Preschool Age Children (3 And 4)

At this age, children have a better understanding that their emotions are caused by something. Their emotions are more diverse and organized. It is not uncommon for children at this age to develop new fears. These fears are cause from a widening understanding of the world around them and increased independence.

Preschool children are probably aware of the tragedy, even if they are not discussing it. It is important for them to have an opportunity to express their concerns; sometimes this can be done through pretend play and drawing. Preschool children probably have some real fears associated with what they have heard. When talking with them, try to first get an understanding of what they know, understand and fear. Then keep things simple; don’t give more details than they ask for. Long explanations of the event will cause confusion and more fear. Reassure them that you are there for them and that God is watching over us all to keep us safe.

**SOURCE INFORMATION**
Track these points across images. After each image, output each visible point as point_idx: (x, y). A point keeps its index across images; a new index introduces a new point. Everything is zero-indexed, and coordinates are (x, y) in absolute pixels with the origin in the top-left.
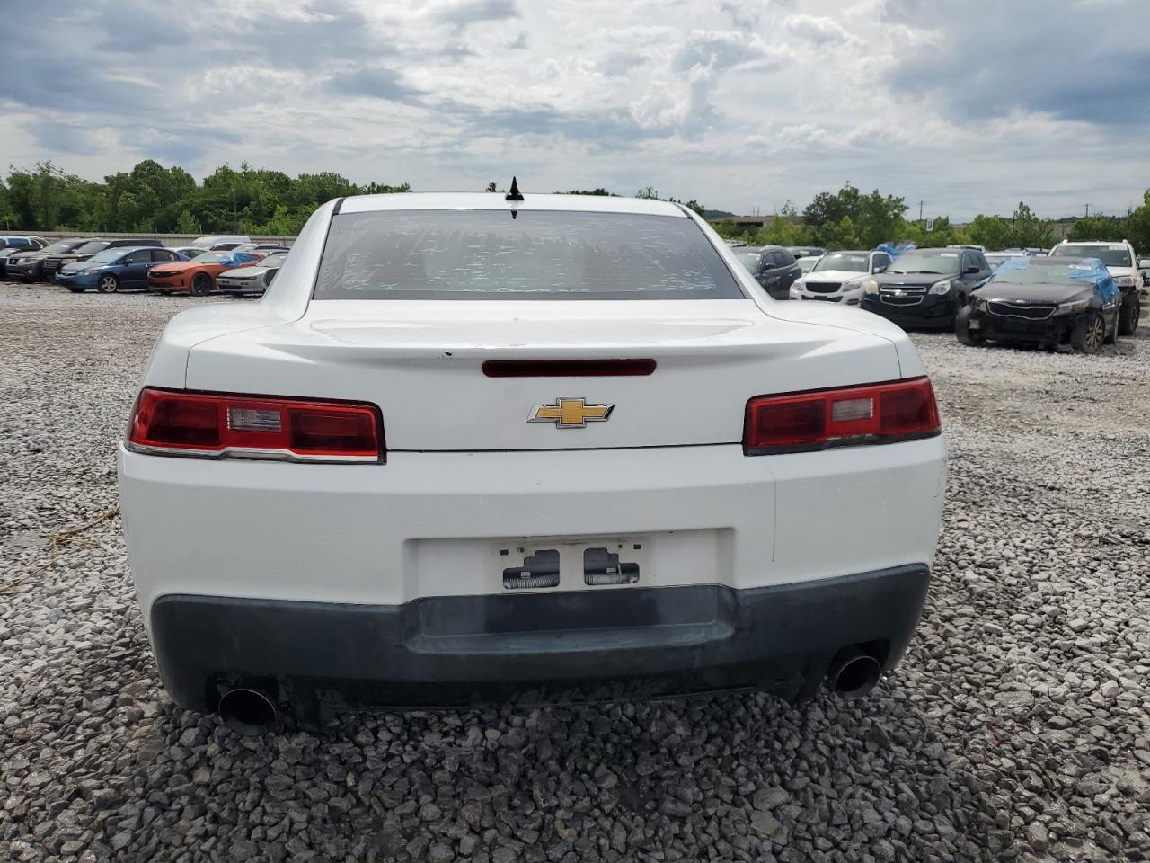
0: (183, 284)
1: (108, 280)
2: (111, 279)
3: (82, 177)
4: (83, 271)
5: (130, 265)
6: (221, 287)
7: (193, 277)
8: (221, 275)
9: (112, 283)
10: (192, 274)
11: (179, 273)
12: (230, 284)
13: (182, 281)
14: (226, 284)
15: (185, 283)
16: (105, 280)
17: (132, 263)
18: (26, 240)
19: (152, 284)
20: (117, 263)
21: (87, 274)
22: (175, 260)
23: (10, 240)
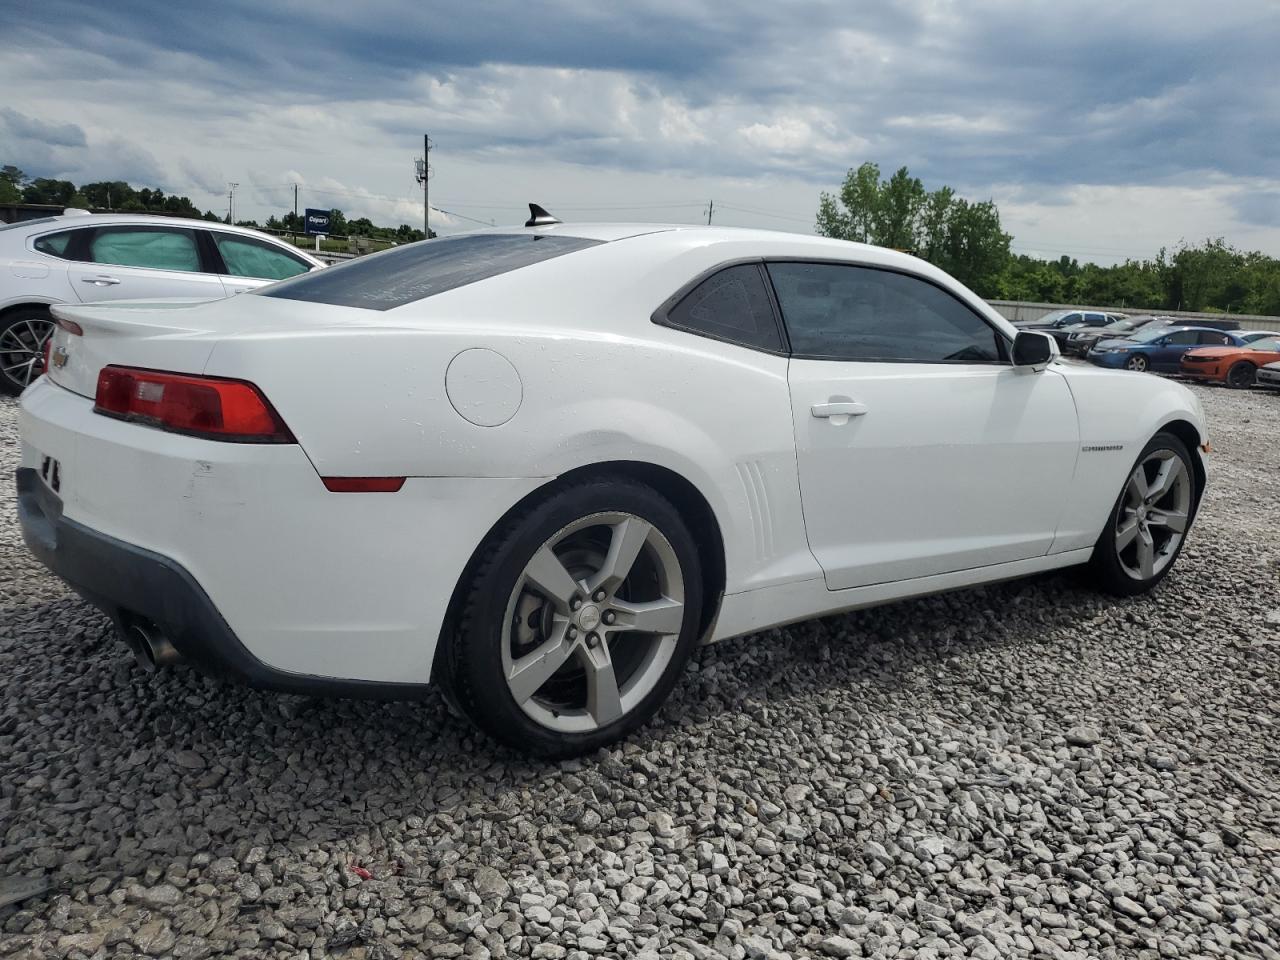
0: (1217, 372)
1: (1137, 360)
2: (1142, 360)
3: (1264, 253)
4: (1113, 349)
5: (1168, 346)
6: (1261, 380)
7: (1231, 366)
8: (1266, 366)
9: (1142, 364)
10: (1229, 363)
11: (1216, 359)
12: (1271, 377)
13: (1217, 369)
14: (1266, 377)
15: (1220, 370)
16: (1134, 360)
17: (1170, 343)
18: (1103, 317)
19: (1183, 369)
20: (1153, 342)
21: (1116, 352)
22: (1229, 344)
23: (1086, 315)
...
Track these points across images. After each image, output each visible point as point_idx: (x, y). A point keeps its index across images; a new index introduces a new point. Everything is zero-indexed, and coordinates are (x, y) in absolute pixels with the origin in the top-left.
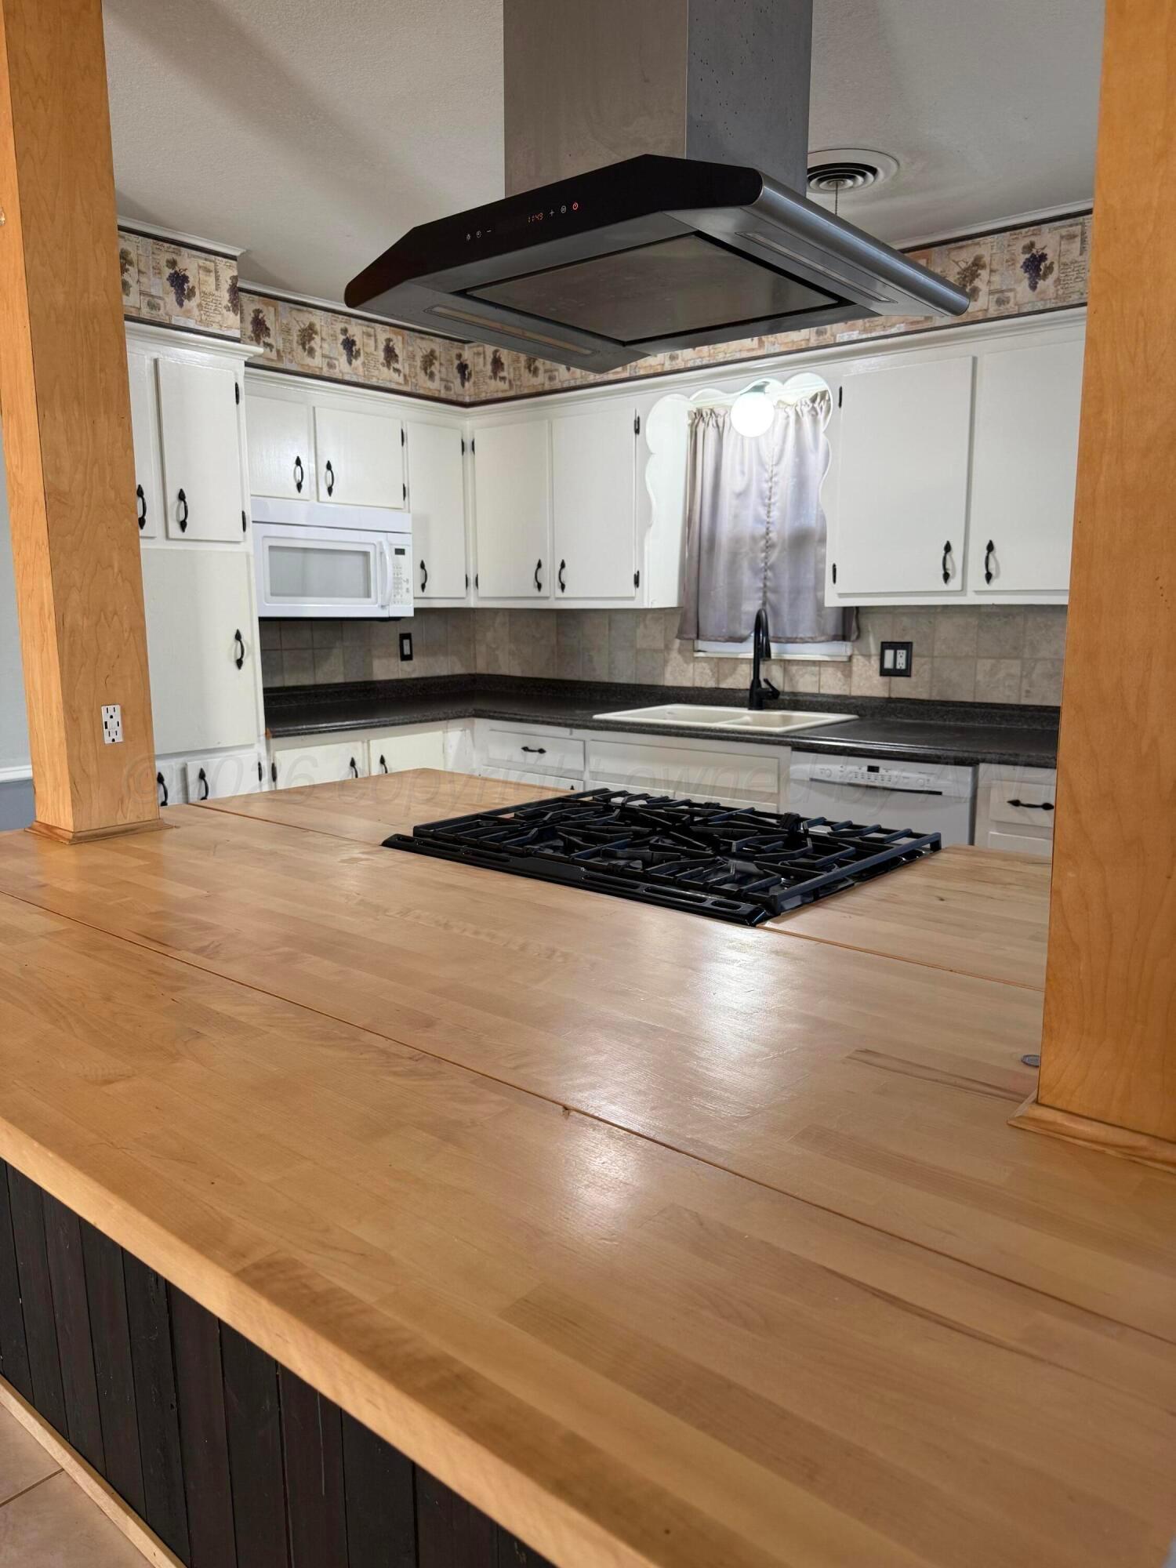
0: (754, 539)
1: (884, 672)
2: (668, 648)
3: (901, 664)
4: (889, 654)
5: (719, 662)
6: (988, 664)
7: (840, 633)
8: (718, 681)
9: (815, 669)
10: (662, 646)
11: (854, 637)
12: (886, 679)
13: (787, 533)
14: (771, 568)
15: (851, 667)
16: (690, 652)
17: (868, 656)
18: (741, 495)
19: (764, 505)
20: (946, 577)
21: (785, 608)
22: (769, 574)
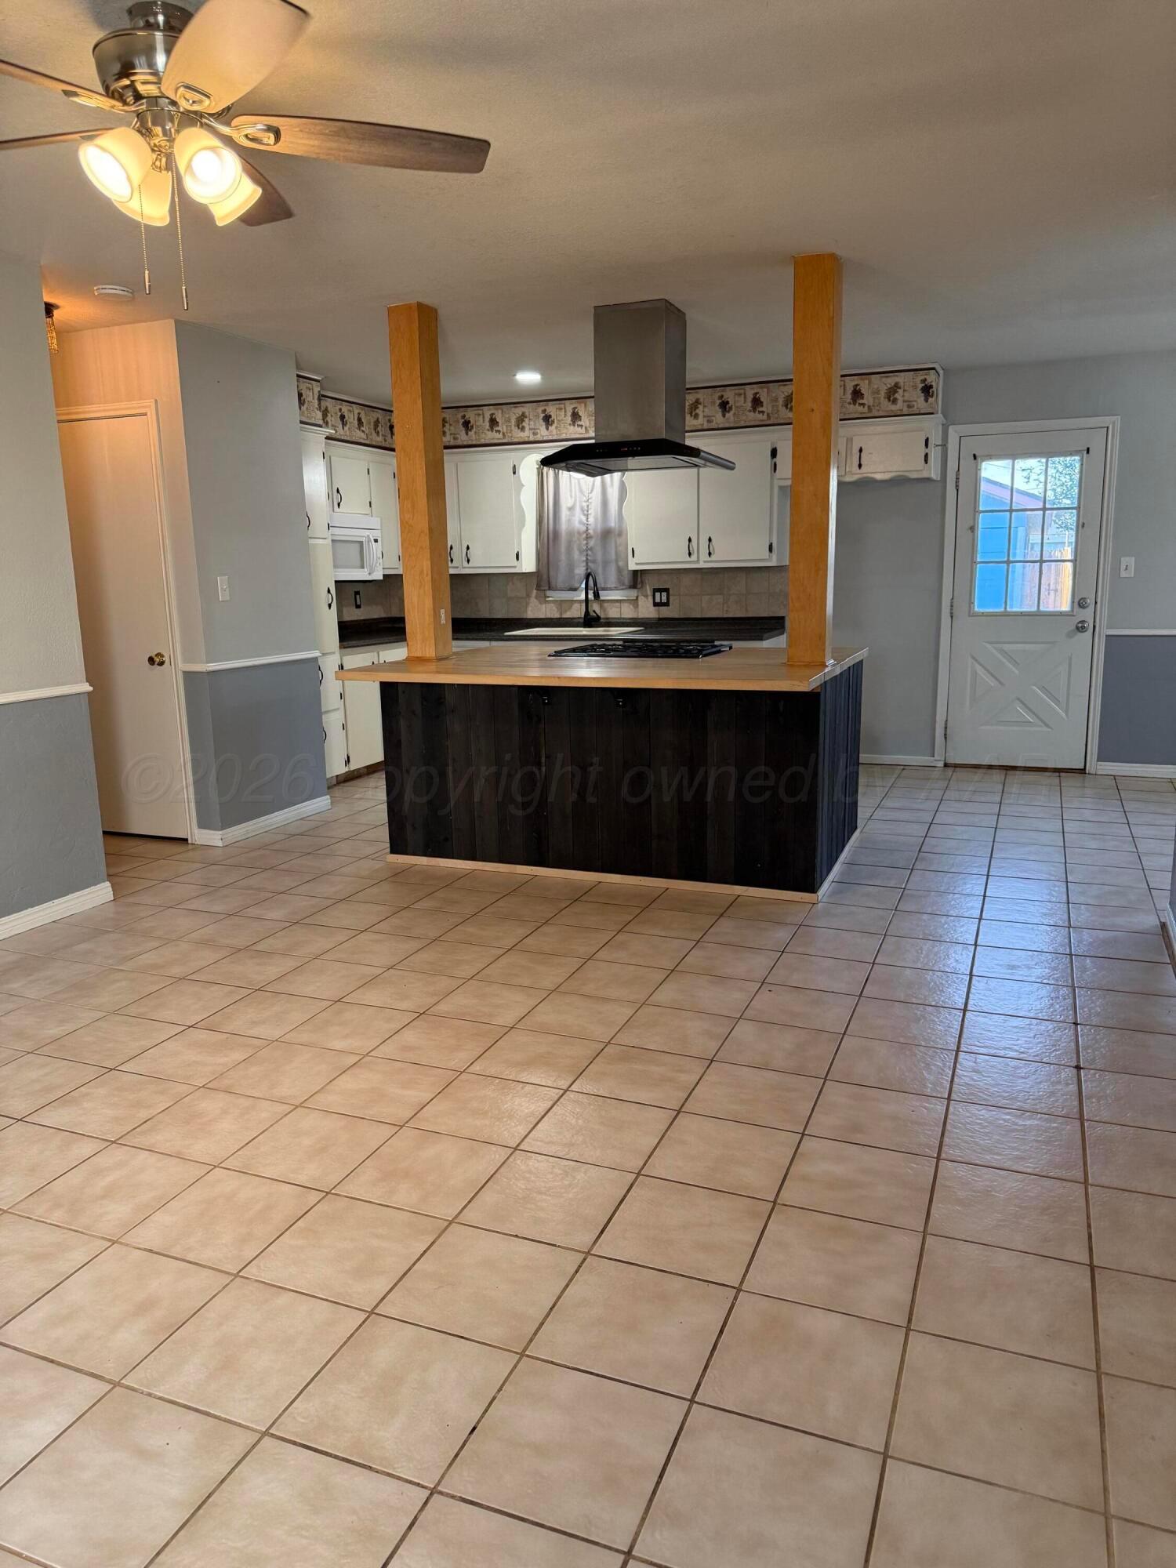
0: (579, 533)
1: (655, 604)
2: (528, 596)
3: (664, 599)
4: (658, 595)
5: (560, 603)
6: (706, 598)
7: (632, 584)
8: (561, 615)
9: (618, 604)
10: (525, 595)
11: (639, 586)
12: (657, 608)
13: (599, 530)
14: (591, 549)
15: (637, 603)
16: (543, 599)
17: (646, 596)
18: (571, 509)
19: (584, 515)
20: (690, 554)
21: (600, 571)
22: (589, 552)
* * *
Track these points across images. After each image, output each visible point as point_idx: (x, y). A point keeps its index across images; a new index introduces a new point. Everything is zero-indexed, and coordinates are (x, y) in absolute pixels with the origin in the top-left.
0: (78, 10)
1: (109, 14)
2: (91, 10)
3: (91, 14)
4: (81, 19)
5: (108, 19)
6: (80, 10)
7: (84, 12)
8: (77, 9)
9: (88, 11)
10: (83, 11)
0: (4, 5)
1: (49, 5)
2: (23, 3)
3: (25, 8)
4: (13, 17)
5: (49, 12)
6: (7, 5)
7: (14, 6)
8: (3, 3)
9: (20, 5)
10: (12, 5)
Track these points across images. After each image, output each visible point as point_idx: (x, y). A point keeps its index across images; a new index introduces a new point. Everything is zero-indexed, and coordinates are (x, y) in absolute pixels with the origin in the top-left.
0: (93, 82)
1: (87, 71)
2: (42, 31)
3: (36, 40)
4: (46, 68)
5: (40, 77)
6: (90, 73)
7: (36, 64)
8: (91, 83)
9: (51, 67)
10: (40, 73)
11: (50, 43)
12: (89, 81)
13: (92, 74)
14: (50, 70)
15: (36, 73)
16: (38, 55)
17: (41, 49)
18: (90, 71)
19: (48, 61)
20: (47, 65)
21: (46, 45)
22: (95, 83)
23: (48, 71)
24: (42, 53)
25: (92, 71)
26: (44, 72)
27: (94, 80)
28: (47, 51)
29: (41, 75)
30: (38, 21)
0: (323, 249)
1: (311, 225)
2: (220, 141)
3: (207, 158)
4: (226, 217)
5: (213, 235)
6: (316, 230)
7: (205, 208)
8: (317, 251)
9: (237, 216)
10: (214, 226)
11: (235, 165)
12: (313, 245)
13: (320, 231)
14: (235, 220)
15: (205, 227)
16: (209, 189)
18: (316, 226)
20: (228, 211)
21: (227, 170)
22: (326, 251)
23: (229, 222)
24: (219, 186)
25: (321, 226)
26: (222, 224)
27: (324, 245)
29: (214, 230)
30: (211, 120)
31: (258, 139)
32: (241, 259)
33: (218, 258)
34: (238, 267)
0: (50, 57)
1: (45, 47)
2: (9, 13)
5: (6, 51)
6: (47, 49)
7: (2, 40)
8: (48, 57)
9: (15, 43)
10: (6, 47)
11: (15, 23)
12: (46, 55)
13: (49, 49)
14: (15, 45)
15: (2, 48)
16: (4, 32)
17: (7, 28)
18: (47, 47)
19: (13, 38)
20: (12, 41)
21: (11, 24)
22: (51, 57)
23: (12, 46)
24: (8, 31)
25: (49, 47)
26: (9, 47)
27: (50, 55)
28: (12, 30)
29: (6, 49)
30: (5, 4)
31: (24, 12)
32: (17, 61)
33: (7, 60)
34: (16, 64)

**WORK ORDER 1**
When talking with preschool children, what does the passage on preschool children's emotions say to try to understand first? List each item.
**WORK ORDER 2**
Repeat the stretch of the passage on preschool children's emotions from "At this age, children" through "and increased independence.".
**WORK ORDER 3**
Continue the passage on preschool children's emotions from the point where it stops.

**RESULT 1**
- What they know
- What they understand
- What they fear

**RESULT 2**
At this age, children have a better understanding that their emotions are caused by something. Their emotions are more diverse and organized. It is not uncommon for children at this age to develop new fears. These fears are cause from a widening understanding of the world around them and increased independence.

**RESULT 3**
  • Pray - Make a book of fears. This will help preschoolers better understand what their fears are. Once they know what they are, you can discuss how to overcome them and have them pray for help with them. To make the book, you can either have them draw things that scare them or cut pictures out of a magazine. Help them to pray to God for help with these fears, “God keep me safe from…” Have them sing, Grant this O Lord” after each prayer. 
  • Draw Pictures - Have them draw a picture of their day, the tragedy or their fears. After they draw the picture, have them tell you about it. Write what they say at the bottom and make sure to put the date. This is a good way for them to express what is troubling them before they are able put it into words and can be a springboard for discussion. 
  • Make a Flag - Have them Paint a flag on a white sheet. You can outline the stars and stripes for them and have an example nearby of what it will look like when it is done. Find a book at your local library about the making of the flag. Begin to teach them the Pledge of Allegiance. 
  • Give Thanks - If they hear about the rescue efforts going on, have them make a thank you card for the rescue workers, volunteers, government leaders. Make sure you mail it to them.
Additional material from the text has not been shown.